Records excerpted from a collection
▬▬▬▬▬▬▬▬▬▬
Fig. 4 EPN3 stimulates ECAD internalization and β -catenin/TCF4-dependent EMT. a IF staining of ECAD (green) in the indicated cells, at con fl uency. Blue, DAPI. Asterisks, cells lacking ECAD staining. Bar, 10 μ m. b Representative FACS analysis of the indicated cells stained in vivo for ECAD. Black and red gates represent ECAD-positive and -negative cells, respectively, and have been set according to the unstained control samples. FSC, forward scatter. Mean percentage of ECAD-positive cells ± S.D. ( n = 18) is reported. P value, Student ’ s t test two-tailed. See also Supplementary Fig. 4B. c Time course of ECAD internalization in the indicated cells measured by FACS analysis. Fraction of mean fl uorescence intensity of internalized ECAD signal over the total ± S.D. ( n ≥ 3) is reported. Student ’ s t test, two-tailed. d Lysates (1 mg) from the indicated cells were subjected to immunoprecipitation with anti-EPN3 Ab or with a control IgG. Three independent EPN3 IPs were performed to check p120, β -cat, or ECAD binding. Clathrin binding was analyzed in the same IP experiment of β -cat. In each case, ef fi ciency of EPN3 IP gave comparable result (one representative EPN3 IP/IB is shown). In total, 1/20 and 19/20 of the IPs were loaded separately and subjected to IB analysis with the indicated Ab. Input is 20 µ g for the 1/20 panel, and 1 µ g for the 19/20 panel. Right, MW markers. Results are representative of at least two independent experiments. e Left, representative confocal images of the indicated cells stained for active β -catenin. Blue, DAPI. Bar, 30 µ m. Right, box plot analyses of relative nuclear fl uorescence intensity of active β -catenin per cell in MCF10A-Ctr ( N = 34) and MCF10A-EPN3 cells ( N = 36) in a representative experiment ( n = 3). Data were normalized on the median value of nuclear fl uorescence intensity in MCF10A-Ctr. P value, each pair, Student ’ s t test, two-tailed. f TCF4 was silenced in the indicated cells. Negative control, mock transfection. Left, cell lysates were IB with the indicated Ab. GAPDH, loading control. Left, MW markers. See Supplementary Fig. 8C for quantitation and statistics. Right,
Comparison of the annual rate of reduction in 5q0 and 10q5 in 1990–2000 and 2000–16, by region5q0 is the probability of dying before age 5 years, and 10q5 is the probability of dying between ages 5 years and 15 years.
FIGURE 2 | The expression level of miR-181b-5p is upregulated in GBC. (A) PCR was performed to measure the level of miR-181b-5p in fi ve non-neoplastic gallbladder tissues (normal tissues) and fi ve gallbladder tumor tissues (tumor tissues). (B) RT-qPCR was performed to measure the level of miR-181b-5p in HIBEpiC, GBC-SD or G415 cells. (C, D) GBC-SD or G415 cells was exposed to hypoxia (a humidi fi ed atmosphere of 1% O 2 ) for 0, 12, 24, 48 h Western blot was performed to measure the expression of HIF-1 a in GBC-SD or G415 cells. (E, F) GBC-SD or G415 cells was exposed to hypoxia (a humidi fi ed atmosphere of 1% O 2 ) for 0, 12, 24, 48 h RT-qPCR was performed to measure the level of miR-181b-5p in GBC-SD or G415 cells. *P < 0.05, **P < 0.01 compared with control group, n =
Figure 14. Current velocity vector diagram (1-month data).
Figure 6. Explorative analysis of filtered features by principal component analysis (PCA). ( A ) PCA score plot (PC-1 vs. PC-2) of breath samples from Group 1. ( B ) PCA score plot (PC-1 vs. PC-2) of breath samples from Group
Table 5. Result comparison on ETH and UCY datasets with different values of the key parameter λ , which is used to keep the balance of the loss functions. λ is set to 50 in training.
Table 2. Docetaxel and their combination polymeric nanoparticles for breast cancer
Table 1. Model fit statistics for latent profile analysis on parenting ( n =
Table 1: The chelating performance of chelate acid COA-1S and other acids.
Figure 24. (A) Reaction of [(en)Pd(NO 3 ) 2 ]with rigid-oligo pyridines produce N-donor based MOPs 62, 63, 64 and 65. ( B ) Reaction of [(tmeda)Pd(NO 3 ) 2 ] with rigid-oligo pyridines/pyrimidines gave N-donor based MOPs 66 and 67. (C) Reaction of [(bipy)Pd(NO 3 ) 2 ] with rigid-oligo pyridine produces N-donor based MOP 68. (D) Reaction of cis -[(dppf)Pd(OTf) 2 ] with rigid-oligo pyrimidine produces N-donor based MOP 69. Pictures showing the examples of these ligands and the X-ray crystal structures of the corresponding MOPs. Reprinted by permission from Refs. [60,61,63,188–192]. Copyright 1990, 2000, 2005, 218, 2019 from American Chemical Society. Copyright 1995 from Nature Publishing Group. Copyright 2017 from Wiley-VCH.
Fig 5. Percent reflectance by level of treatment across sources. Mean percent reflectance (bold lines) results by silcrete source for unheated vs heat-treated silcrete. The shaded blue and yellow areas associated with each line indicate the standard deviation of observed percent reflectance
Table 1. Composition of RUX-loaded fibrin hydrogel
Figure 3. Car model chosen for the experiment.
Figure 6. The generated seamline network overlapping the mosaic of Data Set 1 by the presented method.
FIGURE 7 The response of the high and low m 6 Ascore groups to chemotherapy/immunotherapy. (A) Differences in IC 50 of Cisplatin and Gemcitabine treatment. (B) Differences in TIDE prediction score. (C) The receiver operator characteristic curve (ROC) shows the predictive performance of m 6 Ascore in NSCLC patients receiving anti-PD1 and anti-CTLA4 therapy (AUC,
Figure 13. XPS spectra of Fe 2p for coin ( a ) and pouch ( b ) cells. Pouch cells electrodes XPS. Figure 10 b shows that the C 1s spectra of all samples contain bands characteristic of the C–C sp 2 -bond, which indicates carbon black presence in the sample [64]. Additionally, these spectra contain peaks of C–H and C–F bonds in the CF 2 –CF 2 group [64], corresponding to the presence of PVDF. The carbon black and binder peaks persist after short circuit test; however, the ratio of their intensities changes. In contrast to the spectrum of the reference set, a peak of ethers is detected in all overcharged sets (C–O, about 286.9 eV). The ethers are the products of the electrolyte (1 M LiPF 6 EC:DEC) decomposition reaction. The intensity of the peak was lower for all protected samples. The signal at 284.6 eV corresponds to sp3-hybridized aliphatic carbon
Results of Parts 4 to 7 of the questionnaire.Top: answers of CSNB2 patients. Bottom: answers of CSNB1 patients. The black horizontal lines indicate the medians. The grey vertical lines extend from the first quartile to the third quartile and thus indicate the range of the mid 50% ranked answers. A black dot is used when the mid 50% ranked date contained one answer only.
▬▬▬▬▬▬▬▬▬▬
#### What the exercise asks
From the data above, output only the lines between the line containing "FIGURE 7 The" and the line containing "Figure 13. XPS", inclusive, exactly as written.

#### Problem solution
FIGURE 7 The response of the high and low m 6 Ascore groups to chemotherapy/immunotherapy. (A) Differences in IC 50 of Cisplatin and Gemcitabine treatment. (B) Differences in TIDE prediction score. (C) The receiver operator characteristic curve (ROC) shows the predictive performance of m 6 Ascore in NSCLC patients receiving anti-PD1 and anti-CTLA4 therapy (AUC,
Figure 13. XPS spectra of Fe 2p for coin ( a ) and pouch ( b ) cells. Pouch cells electrodes XPS. Figure 10 b shows that the C 1s spectra of all samples contain bands characteristic of the C–C sp 2 -bond, which indicates carbon black presence in the sample [64]. Additionally, these spectra contain peaks of C–H and C–F bonds in the CF 2 –CF 2 group [64], corresponding to the presence of PVDF. The carbon black and binder peaks persist after short circuit test; however, the ratio of their intensities changes. In contrast to the spectrum of the reference set, a peak of ethers is detected in all overcharged sets (C–O, about 286.9 eV). The ethers are the products of the electrolyte (1 M LiPF 6 EC:DEC) decomposition reaction. The intensity of the peak was lower for all protected samples. The signal at 284.6 eV corresponds to sp3-hybridized aliphatic carbon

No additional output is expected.